__Belge bölümü__:
........
30 entry daha
  • olaydan haberim olduğu anda sinirle-biraz da ucuz üsluplu-bir entry girmiştim, lakin sonrasında merak edip araştırdığımda ilginç detaylara ulaştım. ayrıca da bu konular mesleğim olduğu için objektif bir şekilde kamuoyunu aydınlatmakla yükümlüyüm. o yüzden bu köşk ile ilgili bilgilenmek niyetinde iseniz lütfen beni dinleyiniz. konuyu izah ettikten sonra en sona kendi yorumumu ekleyeceğim.

    çengelköy sırtlarında bulunan ve "vahdettin köşkü" olarak ifade edilen yapı grubu aslen dört adet köşkten ve bunların müştemilatlarından oluşmaktadır. bu köşklerin isimleri vahdettin köşkü, köçeoğlu köşkü, kadın efendi köşkü ve ağalar köşkü şeklindedir. baklava dilimi şeklinde araziye yayılmış olan bu yapılardan kuzeydeki havuzlu yapı köçeoğlu köşkü, batıdaki vahdettin köşkü, güneydeki kadın efendi köşkü, doğuda kalan da ağalar köşkü'dür. 19. yüzyıl sonlarına doğru ünlü mimar alexander vallaury tarafından yapılmışlardır ve osmanlı hanedanı mensubu çeşitli kişilerce kullanılmışlardır. sultan vahdettin'in yurt dışına kaçmasına müteakip de yapıların aktif kullanımı son bulur.
........
__Verilen kayıtlar__:
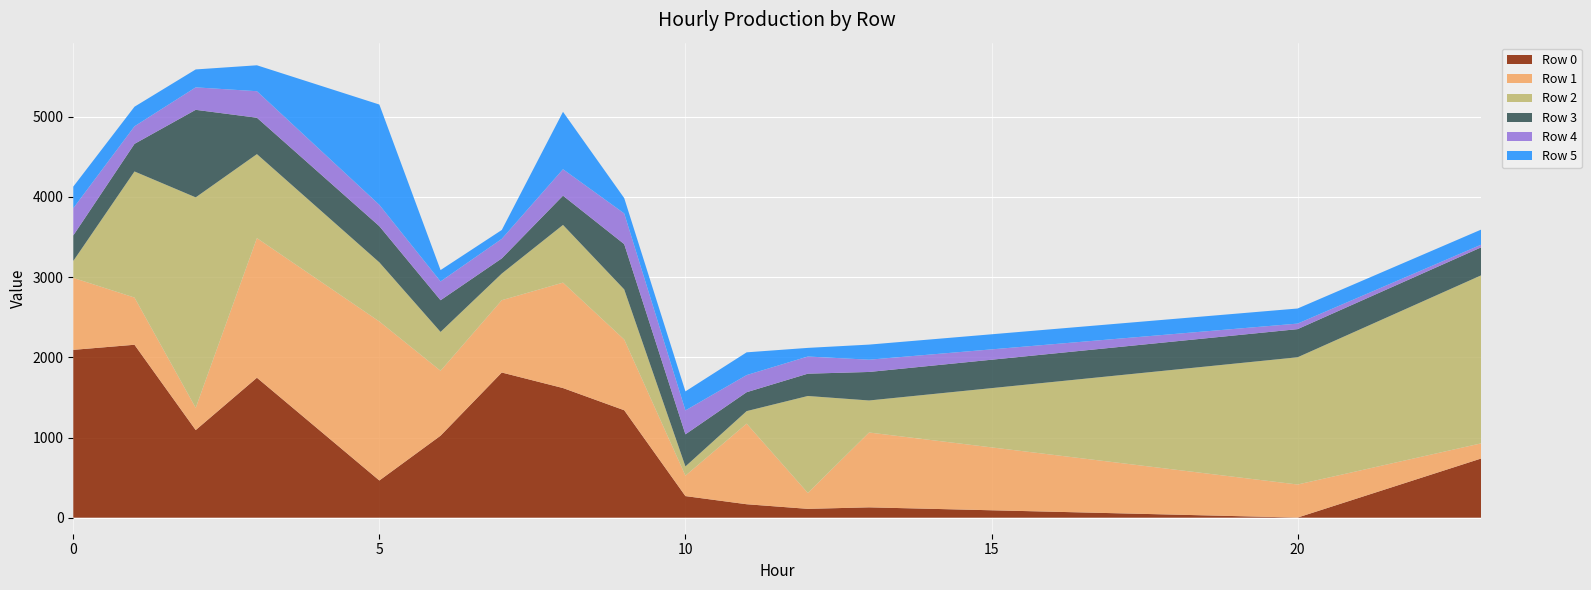

Reading left to right, transcribe all the data shown in this chart.

Row 0: 2093.1	2156.7	1092.6	1745.4	1104.7	463.9	1022.8	1810.4	1616.7	1340.0	269.3	167.7	110.2	129.0	110.8	92.5	74.3	56.1	37.9	19.7	1.4	247.1	492.7	738.3
Row 1: 897.7	588.6	277.1	1741.2	1862.0	1982.9	809.6	902.0	1314.9	882.0	255.2	1005.3	198.3	933.2	858.8	784.4	709.9	635.5	561.1	486.7	412.3	337.9	263.4	189.0
Row 2: 210.8	1572.6	2625.2	1047.6	892.5	737.4	484.5	332.1	719.5	624.9	114.8	156.1	1209.3	399.7	569.2	738.8	908.4	1078.0	1247.6	1417.2	1586.8	1756.4	1926.0	2095.6
Row 3: 318.0	344.1	1091.6	453.8	452.5	451.3	395.3	189.1	364.8	564.8	400.3	235.8	278.3	355.6	354.9	354.2	353.5	352.9	352.2	351.5	350.9	350.2	349.5	348.9
Row 4: 339.9	219.1	280.3	330.7	298.4	266.0	234.2	243.6	329.8	382.8	298.2	213.6	214.0	153.0	141.0	129.0	117.1	105.1	93.1	81.2	69.2	57.2	45.2	33.3
Row 5: 269.4	244.1	223.4	323.3	787.2	1251.0	141.9	110.8	715.8	191.1	237.4	283.7	107.7	188.1	188.1	188.1	188.1	188.1	188.1	188.1	188.1	188.1	188.1	188.1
........
__Yönergeler__:
- A) Vahdettin köşkü hakkındaki metne göre bu yapılar hangi mimar tarafından yapılmıştır?
- B) Kayıtlardaki satırları, boş satırları atlayarak her satır için bir dize içeren bir JSON listesi olarak verin. Resimleri yanıta katmayın.

__Çözümler__:
- A) Alexander Vallaury.

- B)
[
  "Reading left to right, transcribe all the data shown in this chart.",
  "Row 0: 2093.1\t2156.7\t1092.6\t1745.4\t1104.7\t463.9\t1022.8\t1810.4\t1616.7\t1340.0\t269.3\t167.7\t110.2\t129.0\t110.8\t92.5\t74.3\t56.1\t37.9\t19.7\t1.4\t247.1\t492.7\t738.3",
  "Row 1: 897.7\t588.6\t277.1\t1741.2\t1862.0\t1982.9\t809.6\t902.0\t1314.9\t882.0\t255.2\t1005.3\t198.3\t933.2\t858.8\t784.4\t709.9\t635.5\t561.1\t486.7\t412.3\t337.9\t263.4\t189.0",
  "Row 2: 210.8\t1572.6\t2625.2\t1047.6\t892.5\t737.4\t484.5\t332.1\t719.5\t624.9\t114.8\t156.1\t1209.3\t399.7\t569.2\t738.8\t908.4\t1078.0\t1247.6\t1417.2\t1586.8\t1756.4\t1926.0\t2095.6",
  "Row 3: 318.0\t344.1\t1091.6\t453.8\t452.5\t451.3\t395.3\t189.1\t364.8\t564.8\t400.3\t235.8\t278.3\t355.6\t354.9\t354.2\t353.5\t352.9\t352.2\t351.5\t350.9\t350.2\t349.5\t348.9",
  "Row 4: 339.9\t219.1\t280.3\t330.7\t298.4\t266.0\t234.2\t243.6\t329.8\t382.8\t298.2\t213.6\t214.0\t153.0\t141.0\t129.0\t117.1\t105.1\t93.1\t81.2\t69.2\t57.2\t45.2\t33.3",
  "Row 5: 269.4\t244.1\t223.4\t323.3\t787.2\t1251.0\t141.9\t110.8\t715.8\t191.1\t237.4\t283.7\t107.7\t188.1\t188.1\t188.1\t188.1\t188.1\t188.1\t188.1\t188.1\t188.1\t188.1\t188.1"
]